We know you like to have rounded corners on your electronic devices. Well, so does Apple. So much in fact that they found a way to get a patent on the concept. If you want to make a rectangular gizmo and round the corners, either keep a low-profile or consider lawyering up. This is just another attack in the insane patent war going on between major tech companies—one powerful enough to make Samsung cough up $1 billion.

This isn’t the first over-generalized patent to be granted and it certainly won’t be the last. Quartz put together a list of common sense patents that have been violated a countless number of times.

“Circular Transportation Facilitation Device”

As technical as that name might sound, it’s a patent for the wheel. The legal protection of the 5000-year-old invention was issued in 2001 to Australian John Keogh. It was done in order to demonstrate the failings of Australia’s patent system which would fast-track the patenting of “new ideas.”

“Wireless Communication System”

How vague is that? Vague enough. NetAirus Technologies filed to patent anything that’s wireless and communicates in 1999 and was granted the patent in 2006. Because the description of the patent is general enough, and NetAirus has no products of its own, they decided to go ahead and sue Apple. The case is ongoing.

“Method of Concealing Partial Baldness”

Not all hair-styles can be protected as intellectual property but in 1977 a duo of inventors in Florida were granted a patent for the double comb over. For those short on hair, technological folding can be the answer, e.g. master-yeller Donald Trump.
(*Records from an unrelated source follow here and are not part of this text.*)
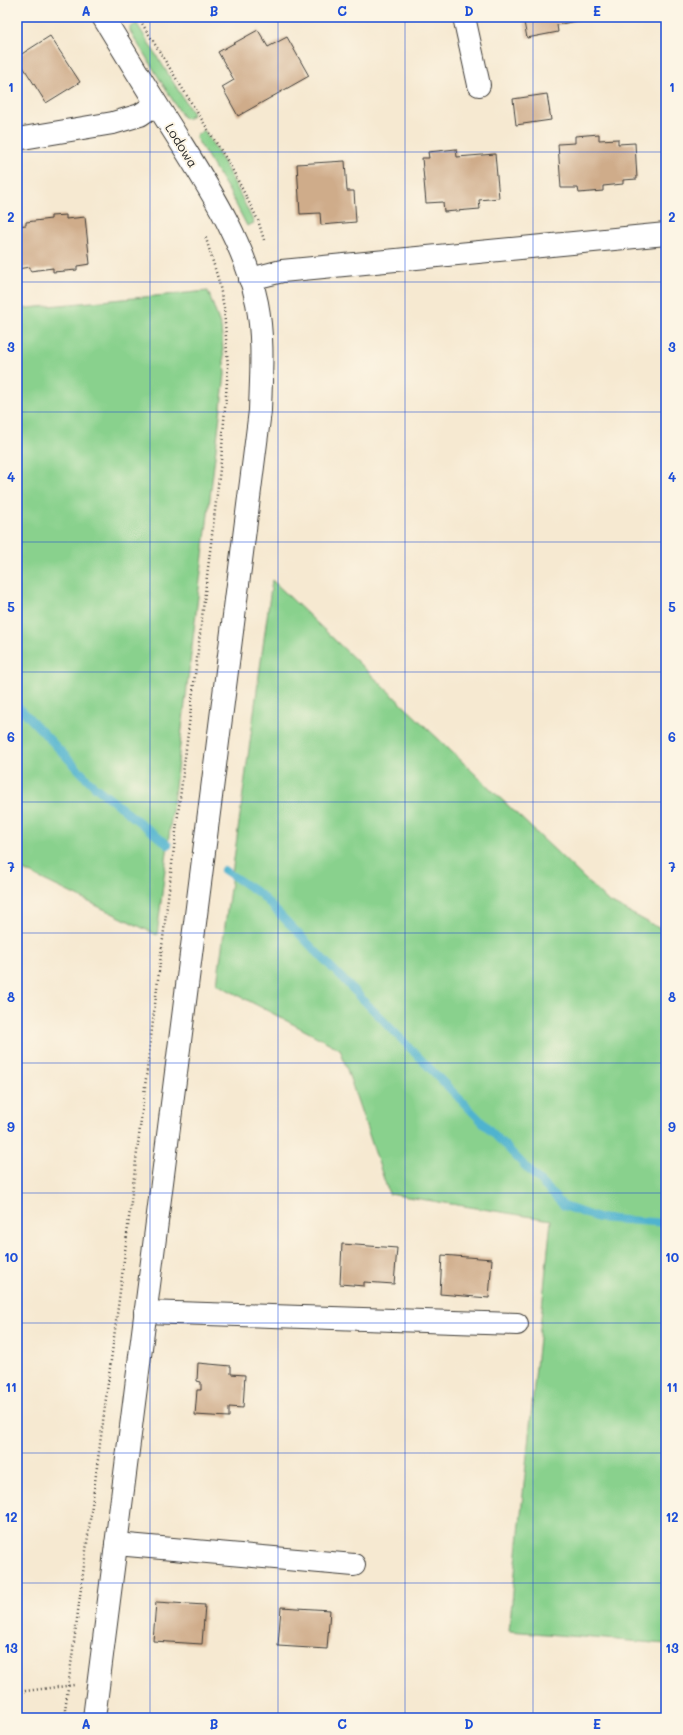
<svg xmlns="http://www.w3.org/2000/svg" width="683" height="1735" font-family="Mali,sans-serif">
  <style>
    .green { fill: #89d18d; stroke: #527654 }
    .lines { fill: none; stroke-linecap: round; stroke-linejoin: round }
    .stream { stroke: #50b3cf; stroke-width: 8 }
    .building { fill: #cfac8a }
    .minor-casing { stroke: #3d3b37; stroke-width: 24 }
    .path { stroke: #3d3b37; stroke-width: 2.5; stroke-dasharray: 1 3; stroke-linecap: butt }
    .minor { stroke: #fff; stroke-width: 22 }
    .grid { fill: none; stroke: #1d4ed8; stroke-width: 1; stroke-opacity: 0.55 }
    .labels { text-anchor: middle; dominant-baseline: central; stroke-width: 4; stroke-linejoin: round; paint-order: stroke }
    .street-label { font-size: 13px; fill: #1c1c1c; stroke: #fcf5e5 }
    .neatline { fill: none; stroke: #1d4ed8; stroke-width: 1.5 }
    .grid-label { font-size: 13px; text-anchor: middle; font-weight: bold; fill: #1d4ed8 }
  </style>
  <rect width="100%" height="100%" fill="#fcf5e5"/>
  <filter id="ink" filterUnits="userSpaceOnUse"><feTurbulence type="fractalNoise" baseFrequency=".025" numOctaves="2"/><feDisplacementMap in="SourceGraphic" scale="8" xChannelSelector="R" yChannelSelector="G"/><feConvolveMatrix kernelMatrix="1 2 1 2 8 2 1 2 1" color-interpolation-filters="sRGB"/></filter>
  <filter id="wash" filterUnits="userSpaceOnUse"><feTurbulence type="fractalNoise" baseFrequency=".012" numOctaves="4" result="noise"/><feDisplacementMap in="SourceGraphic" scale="16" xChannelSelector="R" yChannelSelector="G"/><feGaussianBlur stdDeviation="0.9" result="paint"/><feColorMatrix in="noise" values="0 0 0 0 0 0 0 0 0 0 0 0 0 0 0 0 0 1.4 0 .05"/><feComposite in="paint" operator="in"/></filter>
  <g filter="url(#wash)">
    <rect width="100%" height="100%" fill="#f6e9d1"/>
    <g class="green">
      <path d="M137,24L193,114L187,119L183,117L130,31V27Z"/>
      <path d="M204,130C223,160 239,191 254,223L247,226L229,191L196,138L197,135Z"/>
      <path d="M208,291L221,327L225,374L157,935L17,867V309Z"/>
      <path d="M272,580L608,901L659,928L666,929V1644L509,1631L551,1220L389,1194L340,1049L217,984Z"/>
    </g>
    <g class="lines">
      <g class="stream">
        <path d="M17,705L94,786L168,845"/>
        <path d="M224,870L260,894L564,1206L598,1218L666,1223"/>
      </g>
    </g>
    <g id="blocks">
      <g class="building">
        <path d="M523,17H579L580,20L557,25L558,32L527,38Z"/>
        <path d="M258,30L268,47L287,37L309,76L238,116L222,87L234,80L218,52Z"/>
        <path d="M50,36L80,82L46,103L17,57Z"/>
        <path d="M547,94L551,120L516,125L513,99Z"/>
        <path d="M599,134V140L618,139V144L635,143L637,179L623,180V184L603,186V191L579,193L578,188H561L558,144L575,143V136Z"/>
        <path d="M456,149L457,157L495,154L499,198L479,200L480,209L444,212L443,202L426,203L422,158H429L428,152Z"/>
        <path d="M345,161L347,191H354L356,222L321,225L320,213L300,214L297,164Z"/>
        <path d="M66,215V219L85,217L90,264L77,266V270L53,272V268L30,271V267L17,269V226L26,225V222L51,219V216Z"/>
        <path d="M342,1244L397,1248L394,1284L364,1282V1286L340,1284Z"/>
        <path d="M442,1255L492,1259L489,1298L440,1294Z"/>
        <path d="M198,1363L231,1366V1374L245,1375L243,1408L229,1407V1417L195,1415L197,1390H201V1382L197,1381Z"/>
        <path d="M156,1602L205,1605L202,1644L153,1641Z"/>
        <path d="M281,1607L330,1610L327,1649L278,1646Z"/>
      </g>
    </g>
  </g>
  <g filter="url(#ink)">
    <use href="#blocks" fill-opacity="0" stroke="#3d3b37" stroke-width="1"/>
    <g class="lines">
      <g class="minor-casing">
        <g id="minor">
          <path d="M464,17L479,85"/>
          <path d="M17,139L113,123L140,115L156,104"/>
          <path d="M250,279L282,271L666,234"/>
          <path d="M145,1312L517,1324"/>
          <path d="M116,1544L354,1565"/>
          <path d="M94,1718L260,411C261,375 264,339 257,303C244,241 209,188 176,135C151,96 127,56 103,17"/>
        </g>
      </g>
      <g class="path">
        <path d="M138,17L230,165L258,220L264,240"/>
        <path d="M17,1692L74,1685"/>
        <path d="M64,1718L121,1284L221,461L228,368L224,308L219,282L205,235"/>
      </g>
      <use href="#minor" class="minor"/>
    </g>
  </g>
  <path class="grid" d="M150,17V1718M278,17V1718M405,17V1718M533,17V1718M17,152H666M17,282H666M17,412H666M17,542H666M17,672H666M17,802H666M17,933H666M17,1063H666M17,1193H666M17,1323H666M17,1453H666M17,1583H666"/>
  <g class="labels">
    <g class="street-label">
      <text transform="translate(182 145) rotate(58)">Lodowa</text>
    </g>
  </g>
  <rect width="683" height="1735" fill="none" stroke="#fcf5e5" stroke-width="44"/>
  <rect x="22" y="22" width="639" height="1691" class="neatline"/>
  <g class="grid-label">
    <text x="86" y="16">A</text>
    <text x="214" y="16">B</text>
    <text x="342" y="16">C</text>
    <text x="469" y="16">D</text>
    <text x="597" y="16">E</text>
    <text x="11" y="92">1</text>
    <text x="672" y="92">1</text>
    <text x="11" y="222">2</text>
    <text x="672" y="222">2</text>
    <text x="11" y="352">3</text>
    <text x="672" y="352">3</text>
    <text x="11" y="482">4</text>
    <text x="672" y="482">4</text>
    <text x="11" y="612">5</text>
    <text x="672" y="612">5</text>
    <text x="11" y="742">6</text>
    <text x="672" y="742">6</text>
    <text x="11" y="872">7</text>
    <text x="672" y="872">7</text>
    <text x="11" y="1002">8</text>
    <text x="672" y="1002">8</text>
    <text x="11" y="1132">9</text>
    <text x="672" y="1132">9</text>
    <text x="11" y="1262">10</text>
    <text x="672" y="1262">10</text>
    <text x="11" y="1392">11</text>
    <text x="672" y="1392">11</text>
    <text x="11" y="1522">12</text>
    <text x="672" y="1522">12</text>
    <text x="11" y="1653">13</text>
    <text x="672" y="1653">13</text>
    <text x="86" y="1729">A</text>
    <text x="214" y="1729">B</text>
    <text x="342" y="1729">C</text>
    <text x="469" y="1729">D</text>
    <text x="597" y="1729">E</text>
  </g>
</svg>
“Method of Swinging on a Swing”

Filed in 2000, granted in 2002, swinging is now a protected art. The actual details on the patent document are scant and mostly include a crude picture of a swing attached to what looks like a strip of bacon. The method isn’t your normal legs-out-legs-in means to movement but rather one where you alternatively pull on each chain, left than right, to induce side-to-side motion. Fun, right?